Award-winning productivity speaker Maura thomas explains why attention management dominates time management. 

By Amanda Pinney, Photo by Korey Howell

The concept of time management has long been regarded as the fundamental skill for prioritizing a busy life, but according to Maura Thomas, it’s not as simple as adding reminders to a calendar.

A TEDx speaker and author of two books, Thomas founded her business, Regain Your Time, upon her belief that “how you manage your time is only relevant to the extent that you also devote your attention.”

Here, Thomas shares five essential reasons that managing your attention is the key to mastering your time.

1. We don’t have the experience we intend to when our attention is elsewhere.

“Let’s say you and I schedule a lunch date to get to know one another, and I spend the majority of my time tending to other business on my phone, which prompts you to pull out your own phone. By the time the lunch is over, we have barely spoken to one another, which is not what we intended when we planned to get together. It doesn’t change the fact that the time passed. We set aside the time and the time passed, so we managed our time but it wasn’t what we expected it to be because our attention wasn’t there.”
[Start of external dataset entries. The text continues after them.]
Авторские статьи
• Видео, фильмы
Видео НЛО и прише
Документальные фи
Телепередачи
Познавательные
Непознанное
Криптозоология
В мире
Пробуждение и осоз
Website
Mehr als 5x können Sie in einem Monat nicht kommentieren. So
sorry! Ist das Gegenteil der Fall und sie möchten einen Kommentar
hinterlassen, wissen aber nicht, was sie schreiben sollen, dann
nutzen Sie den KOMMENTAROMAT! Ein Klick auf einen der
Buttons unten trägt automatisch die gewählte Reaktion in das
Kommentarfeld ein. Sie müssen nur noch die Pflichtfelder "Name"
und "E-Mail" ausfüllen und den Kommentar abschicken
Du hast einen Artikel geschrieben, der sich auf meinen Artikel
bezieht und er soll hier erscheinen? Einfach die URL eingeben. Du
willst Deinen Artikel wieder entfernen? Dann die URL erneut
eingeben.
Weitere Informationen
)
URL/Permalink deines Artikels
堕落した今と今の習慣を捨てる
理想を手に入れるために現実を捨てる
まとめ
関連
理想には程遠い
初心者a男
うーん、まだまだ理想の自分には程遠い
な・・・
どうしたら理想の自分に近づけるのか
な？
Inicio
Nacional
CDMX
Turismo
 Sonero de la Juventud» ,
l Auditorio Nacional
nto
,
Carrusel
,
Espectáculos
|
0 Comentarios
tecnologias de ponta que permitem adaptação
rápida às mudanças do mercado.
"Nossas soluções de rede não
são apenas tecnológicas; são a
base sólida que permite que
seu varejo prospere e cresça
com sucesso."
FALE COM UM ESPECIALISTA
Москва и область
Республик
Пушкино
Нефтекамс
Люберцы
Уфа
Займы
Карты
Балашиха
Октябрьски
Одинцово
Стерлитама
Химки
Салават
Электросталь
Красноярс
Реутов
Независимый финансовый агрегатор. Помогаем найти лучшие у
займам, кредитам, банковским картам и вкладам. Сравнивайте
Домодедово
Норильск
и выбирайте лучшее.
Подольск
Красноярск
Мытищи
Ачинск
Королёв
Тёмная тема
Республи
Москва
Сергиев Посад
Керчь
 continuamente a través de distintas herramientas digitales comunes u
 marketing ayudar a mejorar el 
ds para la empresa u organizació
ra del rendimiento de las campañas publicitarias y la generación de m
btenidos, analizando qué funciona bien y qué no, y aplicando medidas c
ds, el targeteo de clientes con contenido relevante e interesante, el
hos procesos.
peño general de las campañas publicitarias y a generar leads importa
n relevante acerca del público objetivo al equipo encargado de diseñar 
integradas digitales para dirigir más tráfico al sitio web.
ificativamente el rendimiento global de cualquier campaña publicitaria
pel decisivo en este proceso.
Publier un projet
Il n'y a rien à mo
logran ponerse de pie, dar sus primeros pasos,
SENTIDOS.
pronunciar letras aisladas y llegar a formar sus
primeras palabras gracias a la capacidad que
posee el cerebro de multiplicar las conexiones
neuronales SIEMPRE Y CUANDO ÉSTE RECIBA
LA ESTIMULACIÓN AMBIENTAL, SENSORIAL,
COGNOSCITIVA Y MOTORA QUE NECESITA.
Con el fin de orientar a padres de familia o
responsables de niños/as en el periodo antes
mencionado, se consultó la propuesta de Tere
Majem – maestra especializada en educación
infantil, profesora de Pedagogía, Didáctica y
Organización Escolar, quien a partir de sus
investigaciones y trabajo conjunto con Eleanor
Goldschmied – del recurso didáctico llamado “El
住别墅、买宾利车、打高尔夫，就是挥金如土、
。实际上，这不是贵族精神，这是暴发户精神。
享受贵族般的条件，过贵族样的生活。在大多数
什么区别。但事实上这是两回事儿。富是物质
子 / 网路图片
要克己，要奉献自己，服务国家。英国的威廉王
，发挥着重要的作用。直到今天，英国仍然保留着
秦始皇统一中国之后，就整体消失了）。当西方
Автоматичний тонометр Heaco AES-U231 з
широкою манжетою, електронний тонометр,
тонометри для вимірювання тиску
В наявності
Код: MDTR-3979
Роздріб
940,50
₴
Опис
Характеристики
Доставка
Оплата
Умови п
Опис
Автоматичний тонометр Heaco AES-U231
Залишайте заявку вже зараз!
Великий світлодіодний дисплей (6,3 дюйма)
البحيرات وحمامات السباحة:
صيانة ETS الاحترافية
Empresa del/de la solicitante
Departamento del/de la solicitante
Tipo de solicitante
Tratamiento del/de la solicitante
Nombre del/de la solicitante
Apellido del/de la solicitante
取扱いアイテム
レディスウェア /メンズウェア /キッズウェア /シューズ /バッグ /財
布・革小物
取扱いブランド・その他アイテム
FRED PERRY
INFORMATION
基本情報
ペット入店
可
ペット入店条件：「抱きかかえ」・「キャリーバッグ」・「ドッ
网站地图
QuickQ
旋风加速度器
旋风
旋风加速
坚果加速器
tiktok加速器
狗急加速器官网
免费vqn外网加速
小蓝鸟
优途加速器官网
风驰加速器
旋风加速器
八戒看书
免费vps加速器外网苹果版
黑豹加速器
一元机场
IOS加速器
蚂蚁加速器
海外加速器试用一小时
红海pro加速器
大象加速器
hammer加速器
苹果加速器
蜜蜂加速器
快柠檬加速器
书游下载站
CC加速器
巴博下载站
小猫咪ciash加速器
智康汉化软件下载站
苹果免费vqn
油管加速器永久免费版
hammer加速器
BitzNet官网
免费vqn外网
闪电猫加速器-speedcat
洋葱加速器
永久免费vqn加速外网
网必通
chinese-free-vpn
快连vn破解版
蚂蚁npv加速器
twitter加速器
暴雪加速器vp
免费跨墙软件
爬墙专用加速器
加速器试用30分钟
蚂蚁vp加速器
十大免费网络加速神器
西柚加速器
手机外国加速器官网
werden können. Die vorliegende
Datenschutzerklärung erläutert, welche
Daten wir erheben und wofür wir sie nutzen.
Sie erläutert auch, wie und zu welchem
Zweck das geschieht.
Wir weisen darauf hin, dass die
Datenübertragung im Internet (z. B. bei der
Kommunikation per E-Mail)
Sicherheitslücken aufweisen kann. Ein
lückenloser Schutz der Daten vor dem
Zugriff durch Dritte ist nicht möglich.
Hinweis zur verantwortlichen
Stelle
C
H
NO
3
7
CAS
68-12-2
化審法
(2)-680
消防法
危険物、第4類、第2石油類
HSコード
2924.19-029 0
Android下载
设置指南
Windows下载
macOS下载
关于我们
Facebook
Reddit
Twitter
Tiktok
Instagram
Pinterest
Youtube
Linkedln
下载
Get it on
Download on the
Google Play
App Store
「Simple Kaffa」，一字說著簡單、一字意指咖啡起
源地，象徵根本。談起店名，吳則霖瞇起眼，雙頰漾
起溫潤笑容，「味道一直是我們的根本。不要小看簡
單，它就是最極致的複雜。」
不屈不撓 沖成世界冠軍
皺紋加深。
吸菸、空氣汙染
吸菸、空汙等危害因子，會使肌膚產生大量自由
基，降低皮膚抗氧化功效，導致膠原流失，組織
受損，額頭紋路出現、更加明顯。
2. We can’t complete our tasks very well when our attention keeps switching.

“You can say you’re going to start working on an article at 9 p.m. When that time rolls around, you decide you want to do some more research, so you hop online and find an article, which leads to another article and, before you know it, you’re watching cat videos. It’s very difficult to maintain your focus on the task at hand if you are also doing other things. When you’re task switching, you’re spending a couple minutes on small tasks, such as answering a text message or responding to an email, before returning to your original task. Theoretically, at 9 p.m., you still started your task, but you didn’t really get anything done. When we task switch, things take longer and the mistakes are higher because our attention is diverted to multiple places.”

3. Time management is primarily about a calendar and a clock.

“Time management says if you really want to do something, make an appointment on your calendar. If it’s on your calendar, then you’re serious and you’ll definitely do it. If that were true, we’d all be rich and skinny. The truth is the first person anyone makes an appointment with is themselves. It doesn’t matter if you put it on your calendar because ‘managing’ your time isn’t so relevant anymore. We have the internet in our pocket, and any whim, we can indulge with the touch of an app. Your only defense is your ability to control your attention, not a simple reminder on your calendar.”

4. Attention management is a critical skill against modern technology.

“Technology developers are actively working to manipulate your behavior, to steal your attention. It doesn’t make them bad or evil; it’s their job. But they are all sitting around saying, ‘How can we get people to interact with the app more often or stay on the website longer?’ Every market in the world is studying all the different ways to use your own psychology against you. We’ve been conditioned into this state of constant distraction, so in the absence of constant distraction, we’re actually bored and we seek out the distraction. We’ve gotten to the point where doing only one thing at a time is boring. If we lose that control over our attention, we lose control over our behavior and we lose sight of what’s actually important. You have to control your attention to control your life.”

5. Managing our attention helps us become situational learners.

“First responders and military use this expression of ‘situational learners,’ which means when you arrive on a chaotic scene, you don’t just go running to the first person who catches your attention. You assess the scene, you figure out a plan and then you begin to tackle the problem. That’s required during our days as well because making a list is great until you check your email and your whole list is blown out of the water. You need that situational learning, that attention management, to say, ‘OK, how does this new thing fit into the other stuff I had planned to do today?’ Otherwise, you end up just reacting and the squeakiest wheel might get the grease, but it might not be the most important thing you need to do.”